S: O senhor acredita numa boa convivência entre o ministro da Fazenda e o Partido dos Trabalhadores?

OC: Vem com a democracia que os diversos grupos de interesse, que as diversas visões do processo econômico se manifestem politicamente. Eu entendo que, como bem disse a Presidenta Dilma, o Governo não é apenas o Governo do PT, não é o apêndice de um partido, ou do PT, ou do PMDB ou de qualquer outro partido em particular. Ele é uma coalizão de forças, ele tem uma identidade. É perfeitamente natural e compreensível que os diversos partidos que assim o queiram exerçam sua pressão, mas cabe ao Governo ser Governo, ou seja, cabe ao Governo não se deixar transformar num apêndice de qualquer visão em particular. A Presidenta Dilma Rousseff e o Ministro Nélson Barbosa certamente vão conviver com a pressão, é parte do jogo, é parte do processo, mas o Governo tem um programa que lhe é próprio.

S: Como o senhor vê a ascensão do ex-Ministro Joaquim Levy ao Banco Mundial?

OC: Falo agora como indivíduo, porque funcionalmente não tenho relação hoje com o Banco Mundial – apenas o fato de que durante 12 anos trabalhei na instituição, onde fui diretor executivo e vice-presidente, e também falo como alguém que foi colega de Joaquim no Tesouro e que o sucedeu numa Vice-Presidência do Banco Interamericano de Desenvolvimento.
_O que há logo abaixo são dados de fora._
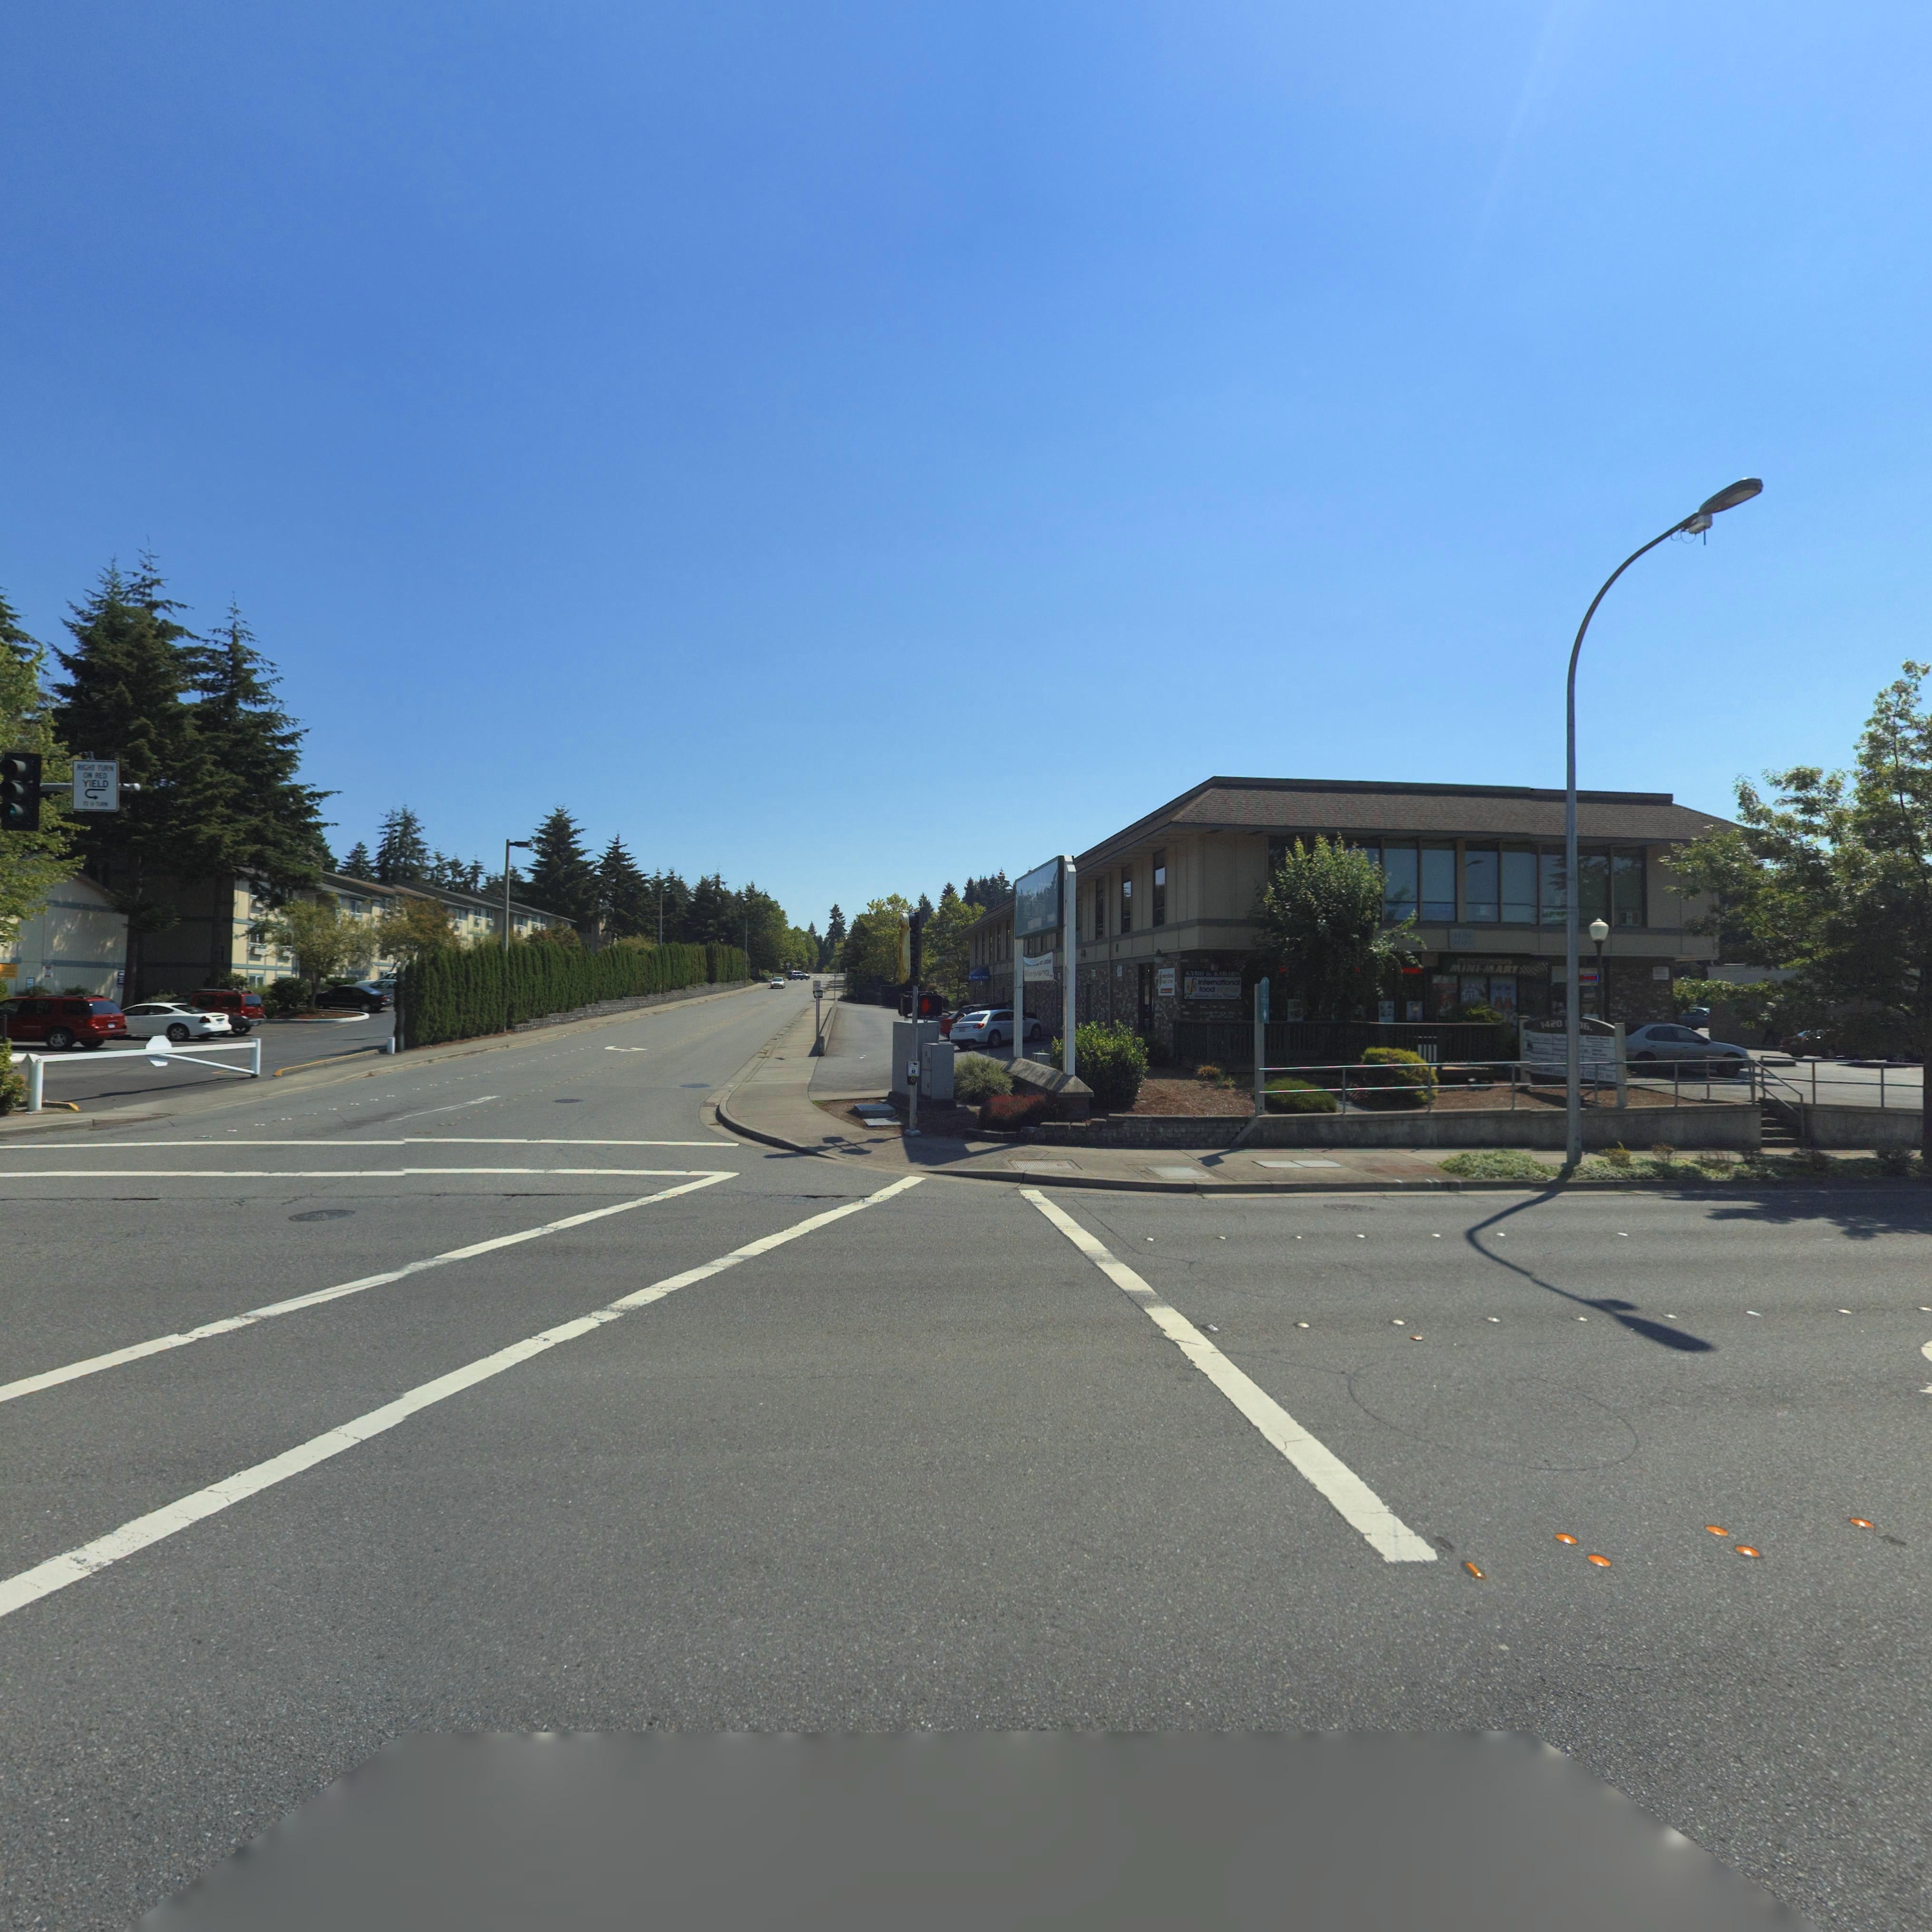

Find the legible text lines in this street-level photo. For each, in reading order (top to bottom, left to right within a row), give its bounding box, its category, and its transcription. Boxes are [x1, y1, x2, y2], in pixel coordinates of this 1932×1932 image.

Conheço bem o Banco Mundial e conheço bem Joaquim Levy. Acho que ele vai trazer uma mistura de experiência em finanças, em mercados, uma forte perspectiva de gestão econômica de um país e um conhecimento profundo do sistema multilateral, e essa combinação é muito rara e ao mesmo tempo todos esses elementos são importantes para o sucesso na posição que ele vai exercer. Eu congratulo não apenas o próprio Joaquim, por essa missão, que é importante para nós todos, para o mundo, dada a relevância do Banco Mundial, mas também dou minhas congratulações ao Presidente Jim Kim por ter feito esse convite. Acho um grande acerto.